═══ Provided data ═══

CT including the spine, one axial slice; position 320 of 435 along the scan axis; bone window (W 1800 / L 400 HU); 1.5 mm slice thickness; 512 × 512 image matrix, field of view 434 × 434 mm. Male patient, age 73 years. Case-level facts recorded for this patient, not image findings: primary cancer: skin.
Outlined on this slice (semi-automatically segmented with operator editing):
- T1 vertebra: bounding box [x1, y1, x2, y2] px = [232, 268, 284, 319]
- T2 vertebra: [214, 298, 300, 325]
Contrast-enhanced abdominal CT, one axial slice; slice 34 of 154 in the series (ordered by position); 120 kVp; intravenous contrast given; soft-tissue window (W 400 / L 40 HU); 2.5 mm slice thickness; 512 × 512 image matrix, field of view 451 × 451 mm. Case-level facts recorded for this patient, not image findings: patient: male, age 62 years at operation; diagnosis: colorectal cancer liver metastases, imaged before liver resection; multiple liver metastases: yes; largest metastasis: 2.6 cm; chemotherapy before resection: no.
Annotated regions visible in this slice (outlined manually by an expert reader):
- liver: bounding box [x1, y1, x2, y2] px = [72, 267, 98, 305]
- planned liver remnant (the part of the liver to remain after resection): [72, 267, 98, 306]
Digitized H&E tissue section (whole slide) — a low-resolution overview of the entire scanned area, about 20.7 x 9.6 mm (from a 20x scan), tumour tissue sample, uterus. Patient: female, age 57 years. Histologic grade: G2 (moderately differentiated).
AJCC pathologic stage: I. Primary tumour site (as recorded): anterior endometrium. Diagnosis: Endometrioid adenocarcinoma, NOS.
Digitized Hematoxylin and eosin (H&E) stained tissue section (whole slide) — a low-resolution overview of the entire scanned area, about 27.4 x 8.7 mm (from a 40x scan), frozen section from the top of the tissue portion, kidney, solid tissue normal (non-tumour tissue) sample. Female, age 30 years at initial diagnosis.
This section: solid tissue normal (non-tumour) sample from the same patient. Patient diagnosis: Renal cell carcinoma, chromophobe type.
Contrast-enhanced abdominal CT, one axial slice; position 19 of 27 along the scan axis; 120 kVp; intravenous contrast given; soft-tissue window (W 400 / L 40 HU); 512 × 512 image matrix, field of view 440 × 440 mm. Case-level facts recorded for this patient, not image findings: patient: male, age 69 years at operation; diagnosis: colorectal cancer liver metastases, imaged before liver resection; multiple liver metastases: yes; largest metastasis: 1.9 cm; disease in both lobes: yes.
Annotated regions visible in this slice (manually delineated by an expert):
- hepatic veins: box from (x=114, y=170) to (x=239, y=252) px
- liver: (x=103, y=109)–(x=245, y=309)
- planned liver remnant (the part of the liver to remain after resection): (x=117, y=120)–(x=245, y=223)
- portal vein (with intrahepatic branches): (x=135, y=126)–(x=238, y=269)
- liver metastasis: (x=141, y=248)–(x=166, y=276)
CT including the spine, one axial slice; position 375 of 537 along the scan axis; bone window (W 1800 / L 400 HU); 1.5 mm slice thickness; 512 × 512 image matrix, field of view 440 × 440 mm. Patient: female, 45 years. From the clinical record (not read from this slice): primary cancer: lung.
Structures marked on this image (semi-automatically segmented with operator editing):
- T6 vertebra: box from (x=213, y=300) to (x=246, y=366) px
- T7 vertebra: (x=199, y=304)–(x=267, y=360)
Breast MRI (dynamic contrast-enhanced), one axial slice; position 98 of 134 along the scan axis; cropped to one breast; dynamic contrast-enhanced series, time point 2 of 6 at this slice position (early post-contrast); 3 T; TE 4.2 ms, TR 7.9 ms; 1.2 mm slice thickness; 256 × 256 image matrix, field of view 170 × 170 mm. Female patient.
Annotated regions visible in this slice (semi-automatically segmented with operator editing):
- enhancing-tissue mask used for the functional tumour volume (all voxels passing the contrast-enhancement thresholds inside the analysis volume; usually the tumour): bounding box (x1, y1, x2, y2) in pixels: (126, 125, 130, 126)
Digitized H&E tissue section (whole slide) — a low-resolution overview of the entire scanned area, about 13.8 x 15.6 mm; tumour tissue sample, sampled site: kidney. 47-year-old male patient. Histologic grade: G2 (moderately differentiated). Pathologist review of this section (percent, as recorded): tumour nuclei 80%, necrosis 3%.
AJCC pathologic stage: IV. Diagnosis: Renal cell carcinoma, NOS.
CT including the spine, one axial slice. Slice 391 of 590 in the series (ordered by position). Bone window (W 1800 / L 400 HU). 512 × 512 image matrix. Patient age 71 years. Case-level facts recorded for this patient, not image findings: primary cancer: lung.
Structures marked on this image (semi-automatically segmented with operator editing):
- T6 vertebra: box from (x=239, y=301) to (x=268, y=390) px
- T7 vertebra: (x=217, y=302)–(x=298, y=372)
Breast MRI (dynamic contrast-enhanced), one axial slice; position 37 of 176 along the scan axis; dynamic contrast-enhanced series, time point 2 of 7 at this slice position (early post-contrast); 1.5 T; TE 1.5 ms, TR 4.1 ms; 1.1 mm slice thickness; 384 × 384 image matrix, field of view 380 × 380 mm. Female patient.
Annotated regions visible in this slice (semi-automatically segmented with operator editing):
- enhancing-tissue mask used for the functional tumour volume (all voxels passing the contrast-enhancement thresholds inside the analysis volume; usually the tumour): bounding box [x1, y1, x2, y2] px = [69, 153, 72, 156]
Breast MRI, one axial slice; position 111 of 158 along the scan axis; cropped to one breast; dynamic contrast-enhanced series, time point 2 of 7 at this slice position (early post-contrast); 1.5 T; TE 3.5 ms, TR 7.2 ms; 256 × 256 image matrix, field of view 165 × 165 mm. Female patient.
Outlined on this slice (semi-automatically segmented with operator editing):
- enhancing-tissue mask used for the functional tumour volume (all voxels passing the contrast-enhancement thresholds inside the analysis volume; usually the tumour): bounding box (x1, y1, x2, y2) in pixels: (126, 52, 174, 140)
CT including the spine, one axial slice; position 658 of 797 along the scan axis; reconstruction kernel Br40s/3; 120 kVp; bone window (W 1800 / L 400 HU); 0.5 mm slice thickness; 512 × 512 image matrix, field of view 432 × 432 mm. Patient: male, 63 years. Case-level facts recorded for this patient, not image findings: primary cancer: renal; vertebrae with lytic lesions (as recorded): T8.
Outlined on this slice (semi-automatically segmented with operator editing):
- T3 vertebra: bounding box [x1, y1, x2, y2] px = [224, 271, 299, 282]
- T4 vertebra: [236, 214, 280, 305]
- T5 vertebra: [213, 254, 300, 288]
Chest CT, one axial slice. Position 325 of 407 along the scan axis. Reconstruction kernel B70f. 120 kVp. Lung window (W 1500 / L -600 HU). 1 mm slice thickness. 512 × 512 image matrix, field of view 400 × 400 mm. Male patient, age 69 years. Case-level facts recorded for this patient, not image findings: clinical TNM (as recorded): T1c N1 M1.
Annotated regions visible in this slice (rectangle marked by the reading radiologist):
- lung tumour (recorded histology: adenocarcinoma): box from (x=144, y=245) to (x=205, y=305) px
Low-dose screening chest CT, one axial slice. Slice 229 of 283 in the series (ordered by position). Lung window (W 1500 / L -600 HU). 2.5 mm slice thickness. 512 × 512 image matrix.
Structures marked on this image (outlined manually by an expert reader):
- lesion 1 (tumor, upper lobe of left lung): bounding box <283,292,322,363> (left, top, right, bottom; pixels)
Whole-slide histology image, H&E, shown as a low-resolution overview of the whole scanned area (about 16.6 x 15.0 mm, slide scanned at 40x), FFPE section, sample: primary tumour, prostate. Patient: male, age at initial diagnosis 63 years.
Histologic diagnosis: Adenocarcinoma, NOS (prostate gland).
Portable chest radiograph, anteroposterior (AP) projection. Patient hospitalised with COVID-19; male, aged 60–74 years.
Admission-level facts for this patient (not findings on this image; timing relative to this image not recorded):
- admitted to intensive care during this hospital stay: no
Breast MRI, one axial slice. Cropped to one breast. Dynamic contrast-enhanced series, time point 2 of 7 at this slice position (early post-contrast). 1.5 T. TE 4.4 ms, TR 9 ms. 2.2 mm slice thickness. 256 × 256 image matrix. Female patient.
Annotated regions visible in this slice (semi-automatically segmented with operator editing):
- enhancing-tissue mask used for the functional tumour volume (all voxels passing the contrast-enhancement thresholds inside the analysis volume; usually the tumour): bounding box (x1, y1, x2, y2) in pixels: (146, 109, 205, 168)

═══

▸ What is required: Please report how many lines of the entries above contain the string "after". Reply with only the number.

▸ Written answer: 2